To address the global impact and physiological importance of StkP and PhpP which are closely
linked to the regulation of cell morphology, growth and cell division in S. pneumoniae, proteomics
with an emphasis on phosphorylation and dephosphorylation events on Ser and Thr residues was
applied. Thus, the non-encapsulated pneumococcal D39Δcps strain (WT), a kinase (ΔstkP) and
phosphatase mutant (ΔphpP) were analyzed in in a mass spectrometry based label-free
quantification experiment. The global proteome analysis of the mutants deficient for stkP or phpP
already proved the essential role of StkP-PhpP in the protein regulation of the pneumococcus.
Proteins with significantly altered abundances were detected in diverse functional groups in both
mutants. Noticeable changes in the proteome of the stkP deletion mutant were observed in
metabolic processes such as “Amino acid metabolism” and also in pathways regulating genetic
and environmental information processing like “Transcription” and “Signal transduction”.
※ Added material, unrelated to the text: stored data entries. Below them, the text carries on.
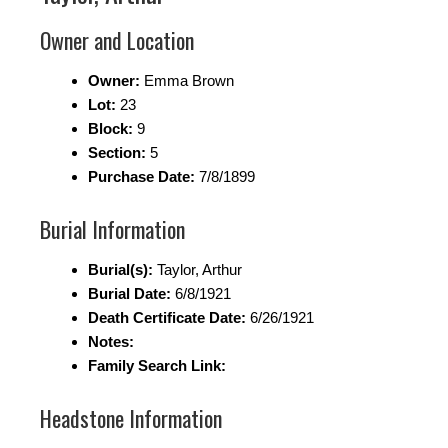
Owner and Location
Owner:
Emma Brown
Lot:
23
Block:
9
Section:
5
Purchase Date:
7/8/1899
Burial Information
Burial(s):
Taylor, Arthur
Burial Date:
6/8/1921
Death Certificate Date:
6/26/1921
Notes:
Family Search Link:
Headstone Information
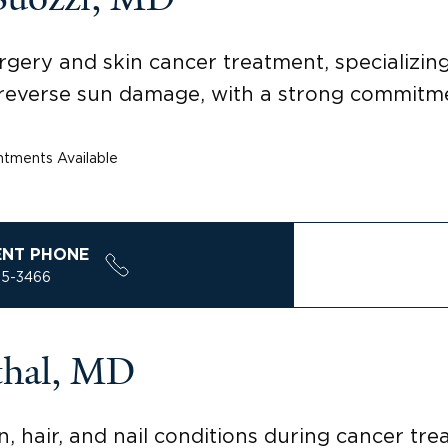
rgery and skin cancer treatment, specializi
reverse sun damage, with a strong commitmen
tments Available
ENT PHONE
85-3466
thal, MD
n, hair, and nail conditions during cancer tr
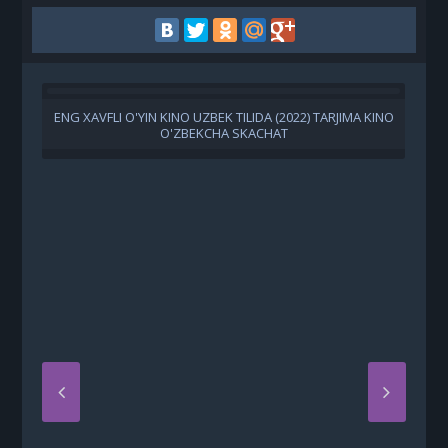
ENG XAVFLI O'YIN KINO UZBEK TILIDA (2022) TARJIMA KINO
O'ZBEKCHA SKACHAT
Prominent changes in the metabolism of DNA, nucleotides, carbohydrates, cofactors and vitamins
as well as in the categories “Transport and binding proteins” and “Glycan biosynthesis and
metabolism” have been additionally detected in the proteome of the phosphatase mutant. Still, the
quantitative comparison of WT and mutants revealed more significantly altered proteins in ΔphpP
than in ΔstkP. Moreover, the results indicated that the loss of function of PhpP causes an increased
abundance of proteins in the pneumococcal phosphate uptake system Pst. Furthermore, the
obtained quantitative proteomic data revealed an influence of StkP and PhpP on the twocomponent
systems ComDE, LiaRS, CiaRH, and VicRK.
Recent studies of the pneumococcal StkP/PhpP couple demonstrated that both proteins play an
essential role in cell growth, cell division and separation. Growth analyses and the phenotypic
characterization of the mutants by electron-microscopy performed within this work pointed out
that ΔphpP and ΔstkP had different growth characteristics and abnormal cell division and cell
separation. Nevertheless, the morphological effects could not be explained by changes in protein
abundances on a global scale. So, the in-depth analysis of the phosphoproteome was mandatory
to deliver further information of PhpP and StkP and their influence in cell division and
peptidoglycan synthesis by modulating proteins involved in this mechanisms.
For more detailed insights into the activity, targets and target sites of PhpP and StkP the advantages
of phosphopeptide enrichment using titanium dioxide and spectral library based data evaluation
were combined. Indeed, the application of an adapted workflow for phosphoproteome analyses
and the use of a recently constructed broad spectral library, including a large number of
phosphopeptides (504) highly enhanced the reliable and reproducible identification of
phosphorylated proteins in this work.
Finally, already known targets and target sites of StkP and PhpP, detected and described in other
studies using different experimental procedures, have been identified as a proof of principle
applying the mass spectrometry based phosphoproteome approach presented in this work.
Referring to the role of StkP in cell division and cell separation a number of proteins participating
in cell wall synthesis and cell division that are apparently phosphorylated by StkP was identified.
In comparison to StkP, the physiological function and role of the co-expressed phosphatase PhpP
is poorly understood. But, especially the list of previously unknown putative target substrates of
PhpP has been extended remarkably in this work. Among others, five proteins with direct
involvement in cell division (DivIVA, GpsB) and peptidoglycan biosynthesis (MltG, MreC, MacP)
can be found under the new putative targets of PhpP.
All in all, this work provides a complex and comprehensive protein repository of high proteome
coverage of S. pneumoniae D39 including identification of yet unknown serine/threonine/tyrosine
phosphorylation, which might contribute to support various research interests within the scientific
community and will facilitate further investigations of this important human pathogen.